>>>

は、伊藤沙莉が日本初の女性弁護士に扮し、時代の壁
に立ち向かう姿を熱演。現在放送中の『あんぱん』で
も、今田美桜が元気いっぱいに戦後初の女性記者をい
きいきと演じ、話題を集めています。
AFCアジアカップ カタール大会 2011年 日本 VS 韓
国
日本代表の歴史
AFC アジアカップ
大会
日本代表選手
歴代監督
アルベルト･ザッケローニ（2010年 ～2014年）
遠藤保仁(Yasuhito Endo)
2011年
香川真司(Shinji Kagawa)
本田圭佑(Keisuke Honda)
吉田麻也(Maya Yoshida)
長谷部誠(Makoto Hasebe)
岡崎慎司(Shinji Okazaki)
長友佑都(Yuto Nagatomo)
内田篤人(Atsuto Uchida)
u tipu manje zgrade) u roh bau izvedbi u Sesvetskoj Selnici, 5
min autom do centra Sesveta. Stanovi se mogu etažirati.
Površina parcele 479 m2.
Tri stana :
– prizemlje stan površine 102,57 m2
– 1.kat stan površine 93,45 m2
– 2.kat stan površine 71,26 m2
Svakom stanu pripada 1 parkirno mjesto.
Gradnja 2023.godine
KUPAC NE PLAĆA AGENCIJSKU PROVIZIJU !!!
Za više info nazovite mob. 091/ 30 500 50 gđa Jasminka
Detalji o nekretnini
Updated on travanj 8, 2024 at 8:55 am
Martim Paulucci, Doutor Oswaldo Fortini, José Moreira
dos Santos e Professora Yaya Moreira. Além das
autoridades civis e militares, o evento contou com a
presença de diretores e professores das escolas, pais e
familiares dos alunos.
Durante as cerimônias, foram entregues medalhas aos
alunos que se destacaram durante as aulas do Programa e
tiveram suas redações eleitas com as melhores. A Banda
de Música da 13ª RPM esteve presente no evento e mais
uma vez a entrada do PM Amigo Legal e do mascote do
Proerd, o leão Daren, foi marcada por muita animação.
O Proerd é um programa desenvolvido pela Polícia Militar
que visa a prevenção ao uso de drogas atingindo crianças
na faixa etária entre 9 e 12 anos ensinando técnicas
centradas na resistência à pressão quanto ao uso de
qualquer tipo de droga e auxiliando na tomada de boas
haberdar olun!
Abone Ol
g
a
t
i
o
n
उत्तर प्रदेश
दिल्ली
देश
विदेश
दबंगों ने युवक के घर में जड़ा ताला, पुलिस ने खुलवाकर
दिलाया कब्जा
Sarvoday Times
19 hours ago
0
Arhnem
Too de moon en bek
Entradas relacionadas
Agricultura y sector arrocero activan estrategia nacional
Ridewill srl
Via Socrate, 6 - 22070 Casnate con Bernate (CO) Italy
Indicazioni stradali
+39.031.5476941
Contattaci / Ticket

<<<
>>>

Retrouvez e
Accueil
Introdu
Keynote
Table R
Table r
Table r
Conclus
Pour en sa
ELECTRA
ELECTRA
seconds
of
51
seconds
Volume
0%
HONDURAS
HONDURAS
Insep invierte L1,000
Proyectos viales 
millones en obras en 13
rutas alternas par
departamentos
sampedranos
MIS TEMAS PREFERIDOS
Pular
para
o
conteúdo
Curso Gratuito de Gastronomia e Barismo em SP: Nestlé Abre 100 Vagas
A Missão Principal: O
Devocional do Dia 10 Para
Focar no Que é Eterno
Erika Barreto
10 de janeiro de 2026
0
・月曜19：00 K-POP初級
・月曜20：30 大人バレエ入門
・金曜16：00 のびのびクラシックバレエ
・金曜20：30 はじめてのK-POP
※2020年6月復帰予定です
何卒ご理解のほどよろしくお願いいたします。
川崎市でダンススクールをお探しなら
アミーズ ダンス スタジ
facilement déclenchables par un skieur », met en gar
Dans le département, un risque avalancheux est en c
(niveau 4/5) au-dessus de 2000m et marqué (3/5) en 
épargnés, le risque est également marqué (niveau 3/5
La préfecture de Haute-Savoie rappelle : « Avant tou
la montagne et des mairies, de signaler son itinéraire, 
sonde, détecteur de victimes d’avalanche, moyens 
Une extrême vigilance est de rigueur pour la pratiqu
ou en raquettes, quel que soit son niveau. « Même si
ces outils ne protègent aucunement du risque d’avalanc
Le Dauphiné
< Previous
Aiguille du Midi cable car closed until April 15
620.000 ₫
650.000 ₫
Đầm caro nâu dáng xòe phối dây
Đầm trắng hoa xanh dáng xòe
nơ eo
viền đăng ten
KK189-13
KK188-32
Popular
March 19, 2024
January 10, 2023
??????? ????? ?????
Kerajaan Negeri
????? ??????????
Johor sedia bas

<<<
>>>

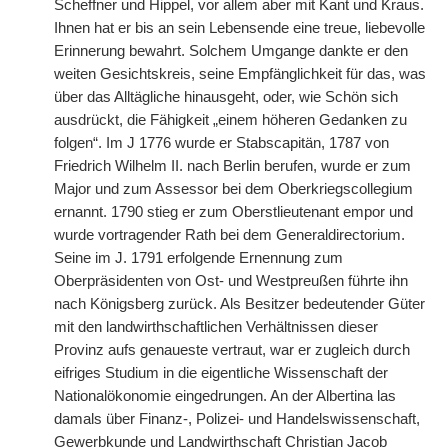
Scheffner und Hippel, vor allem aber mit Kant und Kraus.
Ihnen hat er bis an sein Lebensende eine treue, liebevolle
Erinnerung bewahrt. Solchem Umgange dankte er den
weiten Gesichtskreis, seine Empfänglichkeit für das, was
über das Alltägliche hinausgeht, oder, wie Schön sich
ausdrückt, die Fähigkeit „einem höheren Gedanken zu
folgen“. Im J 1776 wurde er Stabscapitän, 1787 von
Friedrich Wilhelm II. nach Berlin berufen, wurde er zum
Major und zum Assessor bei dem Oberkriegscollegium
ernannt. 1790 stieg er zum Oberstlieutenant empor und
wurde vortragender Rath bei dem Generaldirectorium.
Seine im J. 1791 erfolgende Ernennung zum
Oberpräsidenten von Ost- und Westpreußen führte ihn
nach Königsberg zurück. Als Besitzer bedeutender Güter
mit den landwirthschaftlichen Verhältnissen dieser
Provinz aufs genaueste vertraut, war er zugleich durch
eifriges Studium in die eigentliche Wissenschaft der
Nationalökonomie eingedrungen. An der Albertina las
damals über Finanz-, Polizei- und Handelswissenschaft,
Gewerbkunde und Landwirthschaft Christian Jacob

<<<

▶ _GOAL OF THE EXERCISE_
Reproduce only the stretch from the line containing "Retrouvez e" through the line containing "Dans le département, un", with "GUATEMALA" substituted for "HONDURAS" and nothing else changed.

▶ _WRITTEN SOLUTION_
Retrouvez e
Accueil
Introdu
Keynote
Table R
Table r
Table r
Conclus
Pour en sa
ELECTRA
ELECTRA
seconds
of
51
seconds
Volume
0%
GUATEMALA
GUATEMALA
Insep invierte L1,000
Proyectos viales 
millones en obras en 13
rutas alternas par
departamentos
sampedranos
MIS TEMAS PREFERIDOS
Pular
para
o
conteúdo
Curso Gratuito de Gastronomia e Barismo em SP: Nestlé Abre 100 Vagas
A Missão Principal: O
Devocional do Dia 10 Para
Focar no Que é Eterno
Erika Barreto
10 de janeiro de 2026
0
・月曜19：00 K-POP初級
・月曜20：30 大人バレエ入門
・金曜16：00 のびのびクラシックバレエ
・金曜20：30 はじめてのK-POP
※2020年6月復帰予定です
何卒ご理解のほどよろしくお願いいたします。
川崎市でダンススクールをお探しなら
アミーズ ダンス スタジ
facilement déclenchables par un skieur », met en gar
Dans le département, un risque avalancheux est en c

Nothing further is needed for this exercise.